Look in the back of the car. The fuel pump lines like to break. You will not be able to see them, but you will smell and see that the fuel tank is wet. Call your local dealership, have you vin # and milage, ask them if it's covered by warrenty.
I had an old chevy truck that was carbureted with a mechanical fuel pump. I drove for months with the same fuel smell. It ended up being a small hole in the pump itself, on the side of the engine. It evaporated too quickly from the hot engine temperature to catch. hope maybe that might help if you have a mechanical pump.
You more than probably have a gas leak somewhere in the fuel system.
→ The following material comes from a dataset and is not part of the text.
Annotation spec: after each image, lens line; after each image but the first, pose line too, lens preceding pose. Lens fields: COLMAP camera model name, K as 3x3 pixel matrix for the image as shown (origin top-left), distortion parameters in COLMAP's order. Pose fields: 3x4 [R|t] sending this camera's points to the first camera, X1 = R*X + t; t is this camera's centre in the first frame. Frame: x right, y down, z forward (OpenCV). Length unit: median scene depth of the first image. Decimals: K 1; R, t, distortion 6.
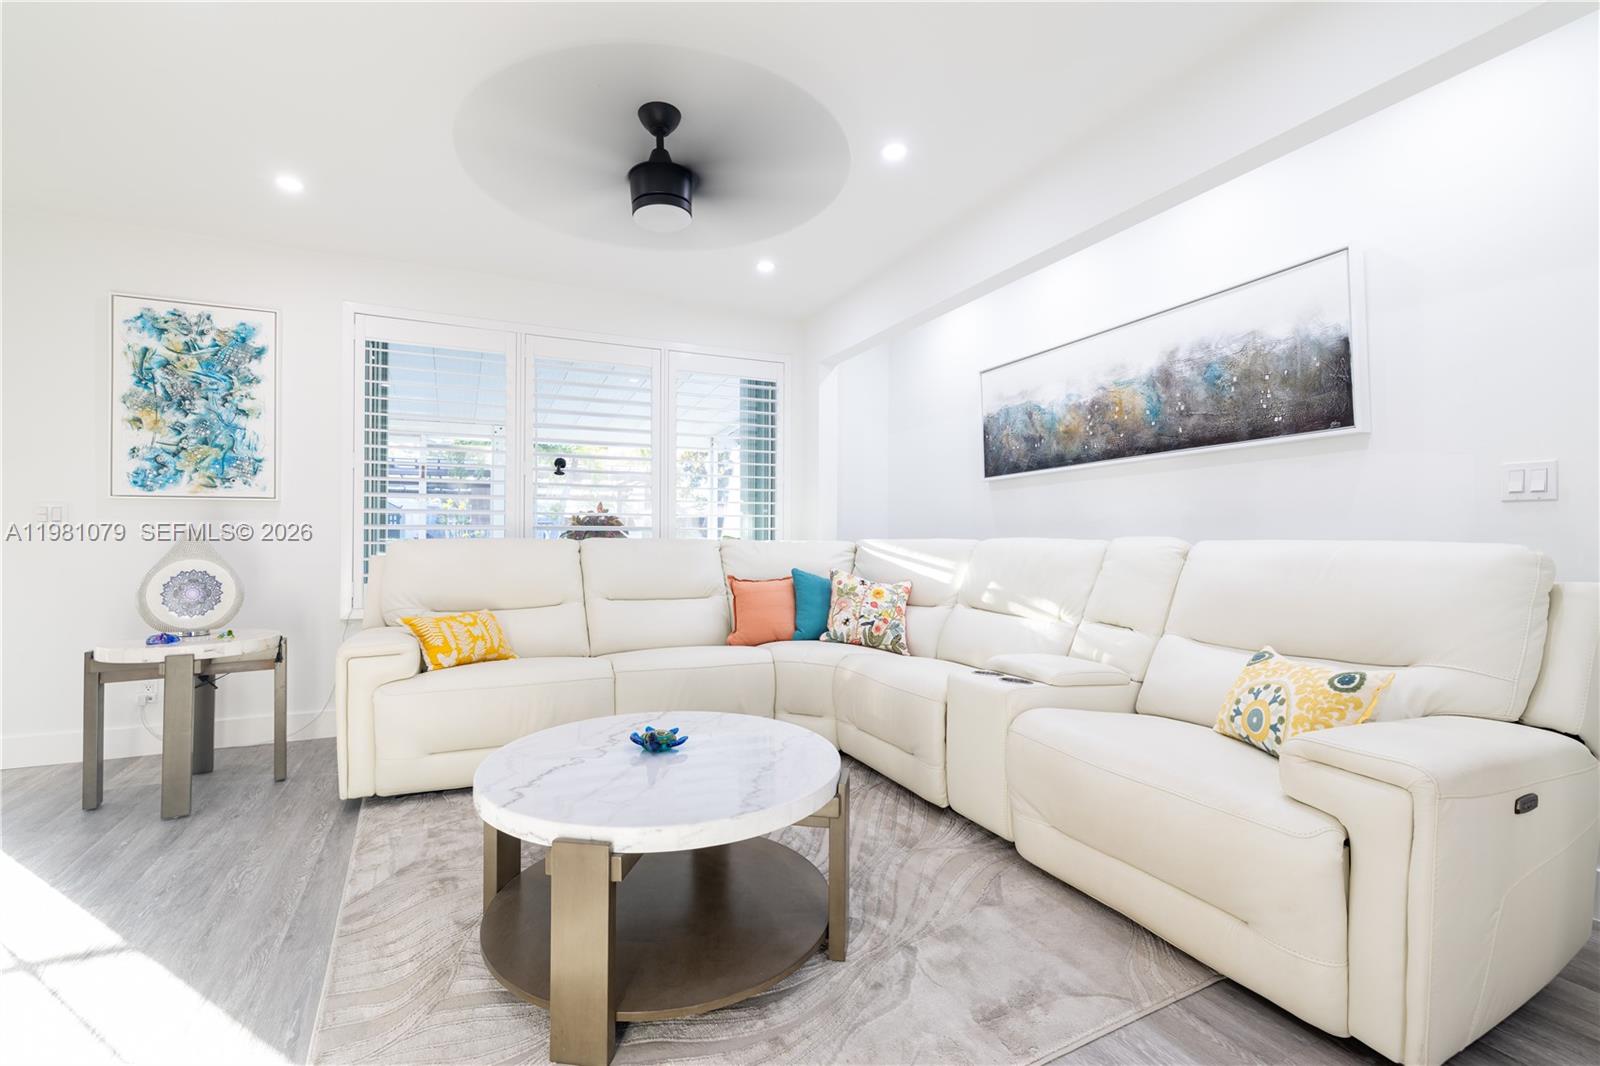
lens RADIAL K [[714.1, 0, 785.3], [0, 714.1, 523.7], [0, 0, 1]] dist [-0.003514, 0.001815]
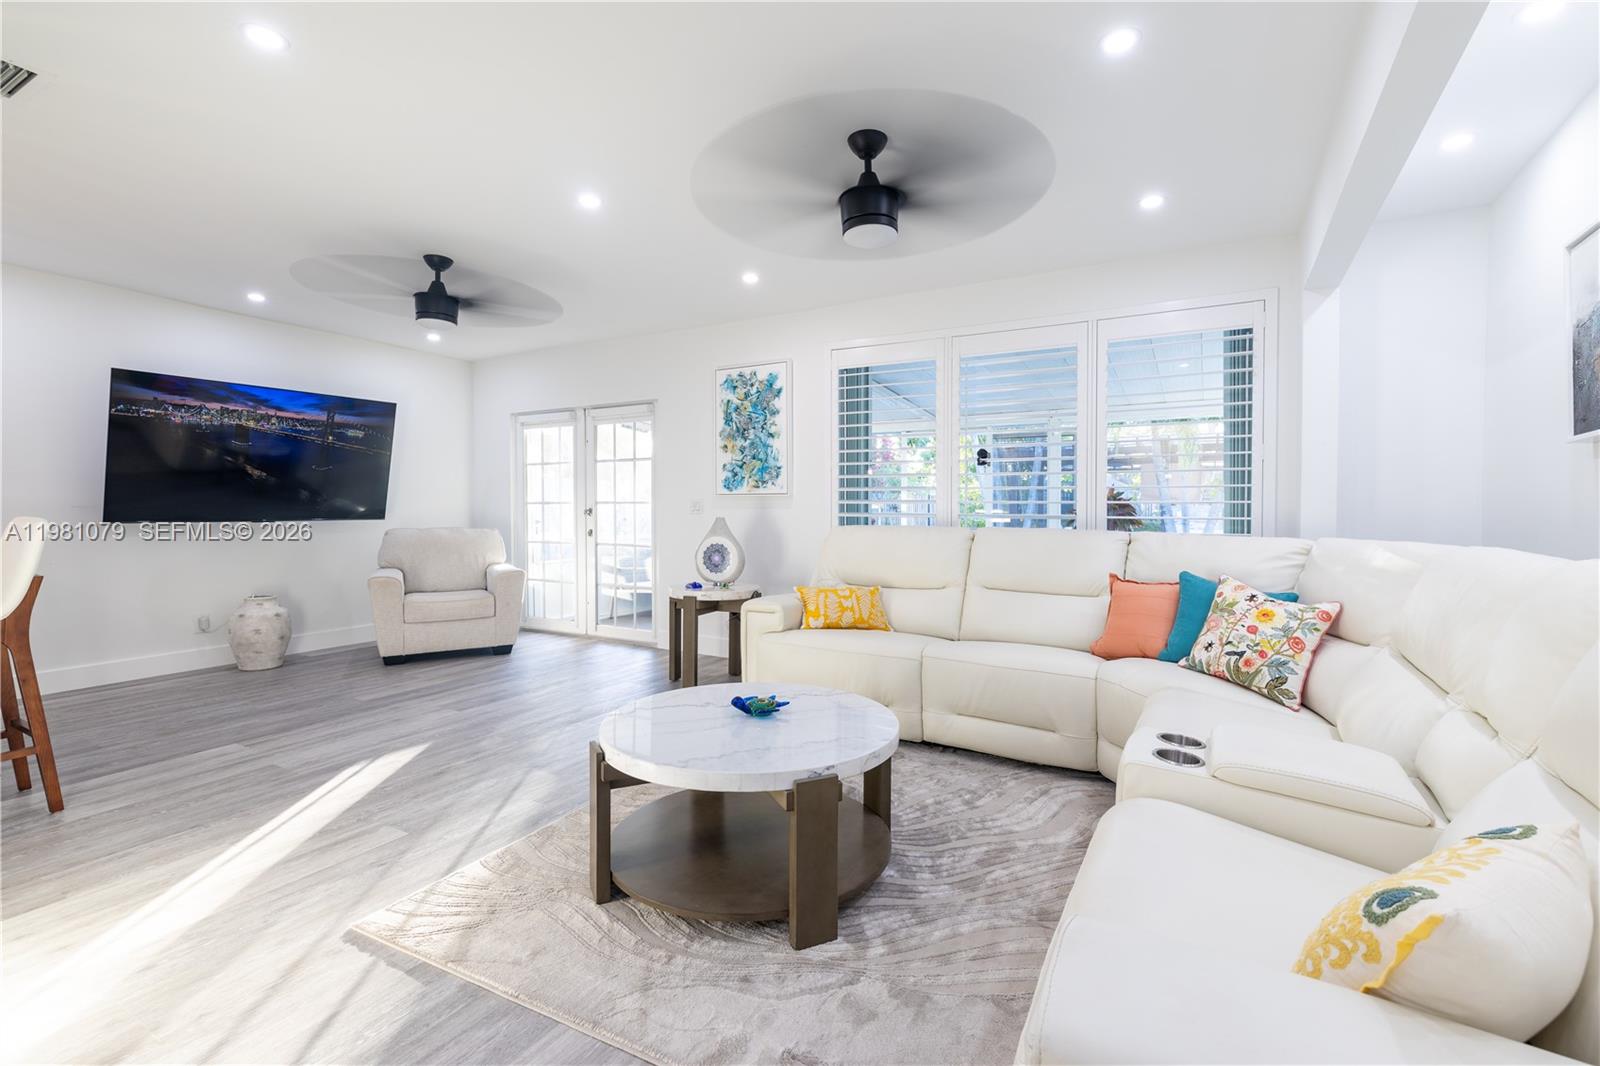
lens RADIAL K [[714.1, 0, 783.8], [0, 714.1, 513.5], [0, 0, 1]] dist [-0.003514, 0.001815]
pose [[0.566488, 0.008748, -0.824024, 0.463869], [0.008601, 0.999826, 0.016527, -0.021555], [0.824025, -0.016450, 0.566314, 0.202385]]
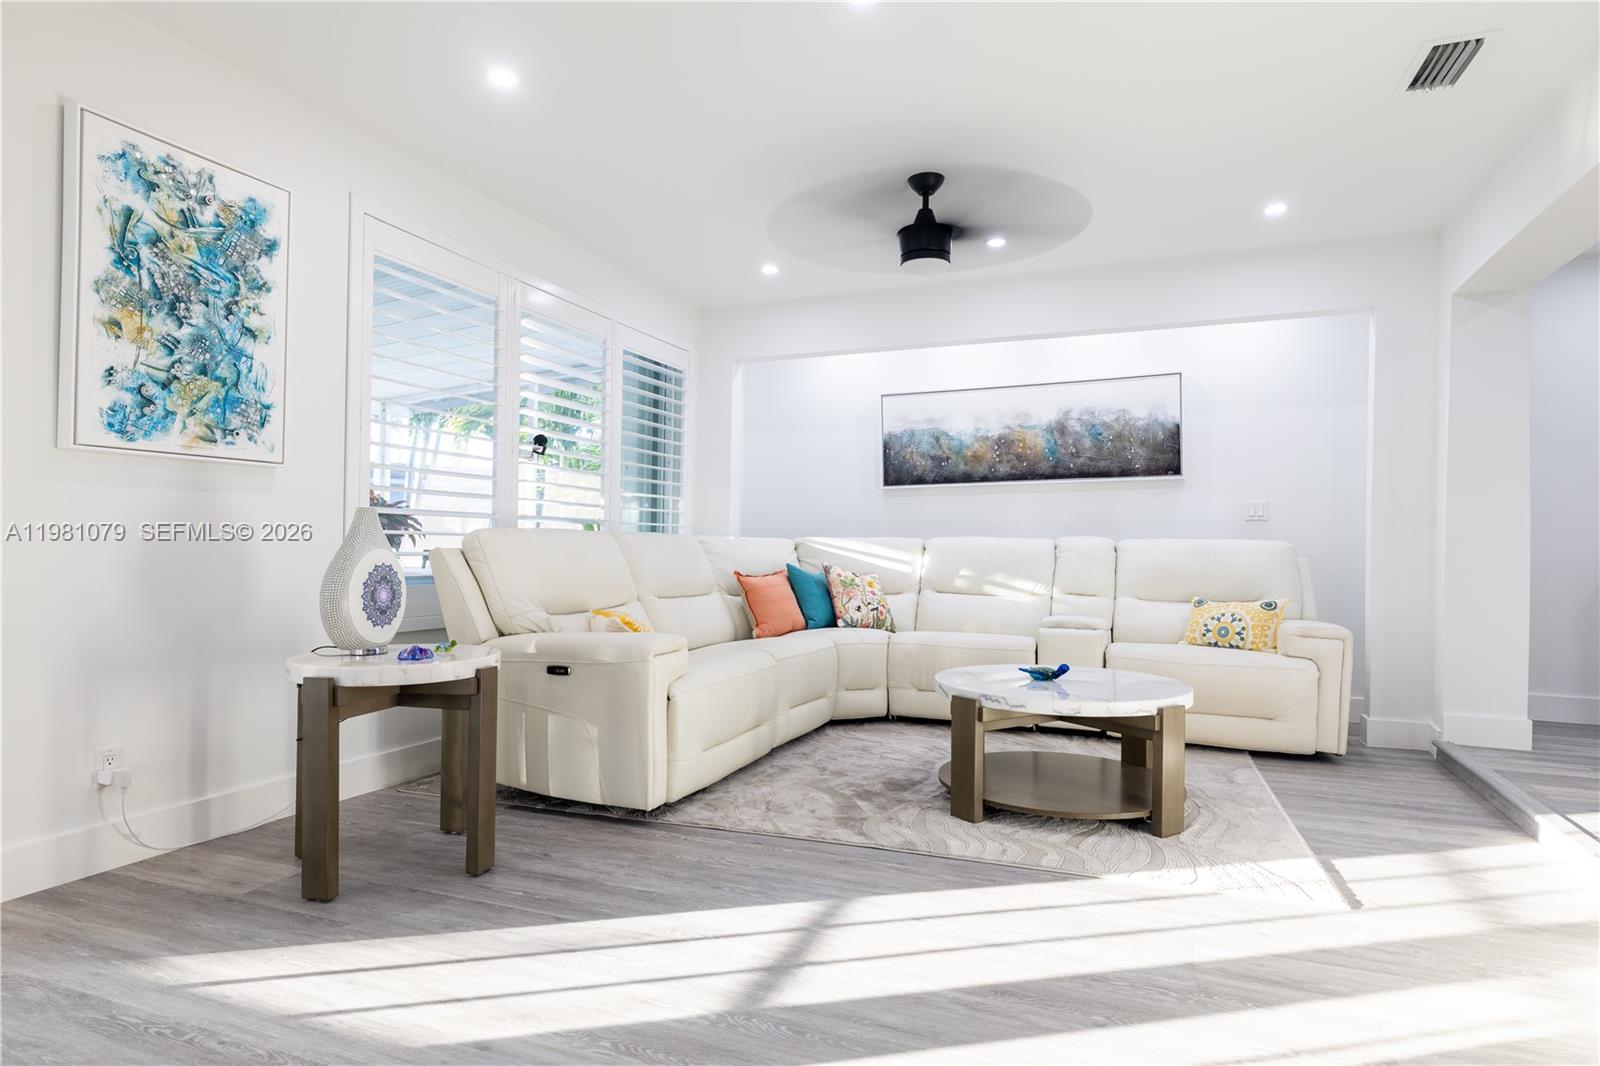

If you can smell gasoline, it is leaking somewhere. The lines run along the frame to the engine. The leak might be hard to see or hidden (on top of the fuel tank).
The leak is robbing fuel pressure from the engine, causing it to idle rough, so is probably on the pressure side of the system.
(Most fuel systems, except for "returnless" systems with Pulse width modulated fuel pumps (not very common), have a pressure line and a return line to the tank.